- [Quoted text]
......

Asking me how do I know that Eurovelo 3 is for tourism or bicycle trekking
is like asking me how do I know that Paris is the capital of France.
« Is there a sign saying that Paris is the capital of France? May be we
should remove that tag, don't you think?... »

You don't need sign post to have a route, do you have a sign post at the
intersection of those routes ?
https://www.openstreetmap.org/#map=12/45.1485/-4.1705
I doubt that.

This is how the Wiki define a route:
« A *route* is a customary or regular line of passage or travel, often
predetermined and publicized. Routes consist of paths taken repeatedly by
people and vehicles: a ship on the North Atlantic route, a car on a
numbered road, a bus on its route or a cyclist on a national route. »
https://wiki.openstreetmap.org/wiki/Relation:route

So to paraphrase this for road biking route :
« A road bicycle *route* is a customary or regular line of passage or
travel, often predetermined and publicized as such. Road bicycle routes
consist of paths taken repeatedly by road cyclist. »

......

- [Stored rows]
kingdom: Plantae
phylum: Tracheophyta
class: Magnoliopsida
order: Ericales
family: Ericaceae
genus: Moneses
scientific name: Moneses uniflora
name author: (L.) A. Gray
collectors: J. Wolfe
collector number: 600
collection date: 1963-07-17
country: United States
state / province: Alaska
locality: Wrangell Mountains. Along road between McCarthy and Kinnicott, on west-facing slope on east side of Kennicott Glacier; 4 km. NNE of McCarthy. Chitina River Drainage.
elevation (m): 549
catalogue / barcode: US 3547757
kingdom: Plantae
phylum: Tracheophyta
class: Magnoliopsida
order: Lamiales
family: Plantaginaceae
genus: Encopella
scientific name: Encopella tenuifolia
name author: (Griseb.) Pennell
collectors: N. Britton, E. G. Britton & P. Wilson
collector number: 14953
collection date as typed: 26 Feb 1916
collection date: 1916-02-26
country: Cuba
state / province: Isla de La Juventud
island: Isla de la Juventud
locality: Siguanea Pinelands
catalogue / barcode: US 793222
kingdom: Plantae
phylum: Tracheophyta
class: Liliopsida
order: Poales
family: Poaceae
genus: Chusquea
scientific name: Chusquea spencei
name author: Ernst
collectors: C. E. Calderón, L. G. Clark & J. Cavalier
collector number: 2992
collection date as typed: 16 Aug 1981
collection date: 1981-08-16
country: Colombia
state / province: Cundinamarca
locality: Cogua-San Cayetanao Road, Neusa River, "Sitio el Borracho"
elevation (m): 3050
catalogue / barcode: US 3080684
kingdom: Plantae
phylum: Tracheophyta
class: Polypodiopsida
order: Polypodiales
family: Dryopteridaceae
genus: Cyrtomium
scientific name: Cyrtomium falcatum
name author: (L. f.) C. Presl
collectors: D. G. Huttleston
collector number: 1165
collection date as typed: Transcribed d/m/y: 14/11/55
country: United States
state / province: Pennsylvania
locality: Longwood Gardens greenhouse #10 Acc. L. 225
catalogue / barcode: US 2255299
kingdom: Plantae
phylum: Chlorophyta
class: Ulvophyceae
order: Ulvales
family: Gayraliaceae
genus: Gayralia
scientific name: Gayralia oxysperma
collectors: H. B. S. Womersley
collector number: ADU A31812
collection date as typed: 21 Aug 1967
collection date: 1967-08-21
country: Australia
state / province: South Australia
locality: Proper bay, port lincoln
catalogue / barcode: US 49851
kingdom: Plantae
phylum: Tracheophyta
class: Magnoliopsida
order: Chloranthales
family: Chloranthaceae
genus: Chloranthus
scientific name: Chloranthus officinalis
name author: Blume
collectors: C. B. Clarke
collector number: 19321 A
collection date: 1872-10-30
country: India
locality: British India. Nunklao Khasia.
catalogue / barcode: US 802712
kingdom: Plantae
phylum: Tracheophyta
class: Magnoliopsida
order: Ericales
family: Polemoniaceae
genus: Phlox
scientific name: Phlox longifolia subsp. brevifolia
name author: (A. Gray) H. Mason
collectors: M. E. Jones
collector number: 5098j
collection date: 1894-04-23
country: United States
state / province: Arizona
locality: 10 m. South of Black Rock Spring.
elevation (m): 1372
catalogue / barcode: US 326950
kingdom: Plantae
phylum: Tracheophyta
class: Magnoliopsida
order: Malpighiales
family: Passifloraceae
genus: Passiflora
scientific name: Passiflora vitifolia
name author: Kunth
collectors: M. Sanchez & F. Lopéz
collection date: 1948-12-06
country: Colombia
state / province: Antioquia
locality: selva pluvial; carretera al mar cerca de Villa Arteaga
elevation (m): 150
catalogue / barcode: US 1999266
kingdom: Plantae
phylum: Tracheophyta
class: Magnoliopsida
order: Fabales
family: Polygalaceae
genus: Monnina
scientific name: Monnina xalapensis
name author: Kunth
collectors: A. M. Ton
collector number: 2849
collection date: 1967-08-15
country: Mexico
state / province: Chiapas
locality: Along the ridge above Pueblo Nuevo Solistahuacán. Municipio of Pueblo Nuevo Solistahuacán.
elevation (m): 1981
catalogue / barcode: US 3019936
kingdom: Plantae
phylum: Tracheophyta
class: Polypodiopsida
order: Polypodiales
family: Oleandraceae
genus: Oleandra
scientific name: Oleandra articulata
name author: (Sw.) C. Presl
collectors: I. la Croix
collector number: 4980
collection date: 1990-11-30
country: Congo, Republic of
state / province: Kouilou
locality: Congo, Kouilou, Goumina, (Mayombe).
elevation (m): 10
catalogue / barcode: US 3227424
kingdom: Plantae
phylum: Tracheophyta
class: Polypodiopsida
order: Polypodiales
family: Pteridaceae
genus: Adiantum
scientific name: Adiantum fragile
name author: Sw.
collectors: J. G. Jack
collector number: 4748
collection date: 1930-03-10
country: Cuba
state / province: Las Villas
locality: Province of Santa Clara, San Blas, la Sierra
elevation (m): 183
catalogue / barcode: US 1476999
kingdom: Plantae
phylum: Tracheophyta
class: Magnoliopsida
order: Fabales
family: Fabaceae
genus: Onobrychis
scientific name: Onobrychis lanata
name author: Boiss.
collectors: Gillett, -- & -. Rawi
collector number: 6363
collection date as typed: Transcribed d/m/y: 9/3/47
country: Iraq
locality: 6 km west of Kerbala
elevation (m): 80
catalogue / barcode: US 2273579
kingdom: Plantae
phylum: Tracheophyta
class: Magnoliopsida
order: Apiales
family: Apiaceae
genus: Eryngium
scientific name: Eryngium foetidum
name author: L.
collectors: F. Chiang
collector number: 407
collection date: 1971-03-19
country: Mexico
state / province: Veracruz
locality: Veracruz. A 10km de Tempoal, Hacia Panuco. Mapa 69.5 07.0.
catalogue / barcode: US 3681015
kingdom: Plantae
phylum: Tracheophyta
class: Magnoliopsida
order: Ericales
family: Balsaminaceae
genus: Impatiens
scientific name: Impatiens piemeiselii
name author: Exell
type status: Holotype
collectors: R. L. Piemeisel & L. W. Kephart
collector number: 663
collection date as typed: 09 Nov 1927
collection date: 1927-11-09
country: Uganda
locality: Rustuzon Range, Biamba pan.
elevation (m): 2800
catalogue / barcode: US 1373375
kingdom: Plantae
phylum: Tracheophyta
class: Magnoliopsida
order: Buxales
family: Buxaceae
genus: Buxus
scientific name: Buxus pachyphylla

......

- [What you will do]
1/ Please extract the post on route tagging between "You don't need" and "I doubt that.", inclusive.
2/ What examples of routes does the wiki definition quoted in the post on route tagging give?

- [Outputs]
1/
You don't need sign post to have a route, do you have a sign post at the
intersection of those routes ?
https://www.openstreetmap.org/#map=12/45.1485/-4.1705
I doubt that.

2/ A ship on the North Atlantic route, a car on a numbered road, a bus on its route, and a cyclist on a national route.